Brûlée au visage et au corps

Nexhmédin Dardha, reconnu coupable de complicité d’actes de torture ou de barbarie aggravés, a accueilli le verdict impassible à la cour d’assises de la Savoie (est).

De nationalité albanaise mais ayant longuement vécu en France depuis les années 1990, il s’est déclaré «innocent» des faits reprochés.

Il n’a eu aucun mot de réconfort pour son ex-épouse, absente à l’audience et pour qui «la peur et la douleur sont toujours là», comme l’a précisé le conseil de cette dernière Me Frédéric Verron, dans sa plaidoirie.

Le 14 septembre 2006, l’ex-femme de l’accusé avait été aspergée d’acide sulfurique par un individu ganté et encagoulé, devant chez elle, à Chambéry, dans les Alpes françaises, alors qu’elle rejoignait son véhicule, entourée de ses deux filles.

La victime avait été brûlée au deuxième et troisième degrés, au visage et au corps.

«Je vais t’effacer car tu m’as humilié»

Immédiatement, l’ex-époux de la victime et père des deux enfants avait été soupçonné d’être le commanditaire de cette agression, depuis l’Albanie où il avait trouvé refuge. L’absence d’accord d’extradition avec la France l’avait protégé jusqu’à son interpellation en 2019 lors d’un voyage en Italie.
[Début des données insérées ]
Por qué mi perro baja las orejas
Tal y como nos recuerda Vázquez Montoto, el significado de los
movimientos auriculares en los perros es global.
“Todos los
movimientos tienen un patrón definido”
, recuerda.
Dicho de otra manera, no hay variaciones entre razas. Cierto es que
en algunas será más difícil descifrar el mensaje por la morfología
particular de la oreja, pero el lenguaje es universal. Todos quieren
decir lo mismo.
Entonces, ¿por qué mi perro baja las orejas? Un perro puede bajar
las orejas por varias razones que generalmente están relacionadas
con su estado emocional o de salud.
Il avait été ramené en France dans le cadre d’un mandat d’arrêt international.

Deux hommes de main de l’accusé ont été condamnés en 2009 à dix et cinq ans de prison dans le cadre de cette affaire, lors d’un premier procès.
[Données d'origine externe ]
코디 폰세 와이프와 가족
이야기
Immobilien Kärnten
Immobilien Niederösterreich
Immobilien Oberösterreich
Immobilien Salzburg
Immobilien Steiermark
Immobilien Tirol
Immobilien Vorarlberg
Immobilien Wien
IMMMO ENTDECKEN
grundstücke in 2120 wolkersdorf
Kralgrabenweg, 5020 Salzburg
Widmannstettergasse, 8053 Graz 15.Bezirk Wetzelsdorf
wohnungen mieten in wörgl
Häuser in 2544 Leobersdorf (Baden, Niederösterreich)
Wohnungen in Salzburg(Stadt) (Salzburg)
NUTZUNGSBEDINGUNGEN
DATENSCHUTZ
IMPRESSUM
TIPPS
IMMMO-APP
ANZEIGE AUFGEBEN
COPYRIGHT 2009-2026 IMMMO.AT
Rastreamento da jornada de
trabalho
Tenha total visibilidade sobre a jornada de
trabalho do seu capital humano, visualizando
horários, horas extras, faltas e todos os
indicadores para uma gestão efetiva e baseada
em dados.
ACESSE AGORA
En commanditant le vitriolage de son ex-épouse, «il a dit «je vais t’effacer parce que tu m’as humilié»», avait déclaré l’avocate générale Nathalie Hermitte dans son réquisitoire, alors que la victime, dont l’accusé avait divorcé en 2004, avait refait sa vie avec un autre homme.

Il la considérait comme «une femme à abattre», comme l’avait révélé l’enquête.

En 2006, la victime avait déjà porté plainte à deux reprises contre son ex-mari, pour sabotage de son véhicule et menaces de mort. Elle a depuis changé d’identité, comme ses enfants, pour des raisons de sécurité.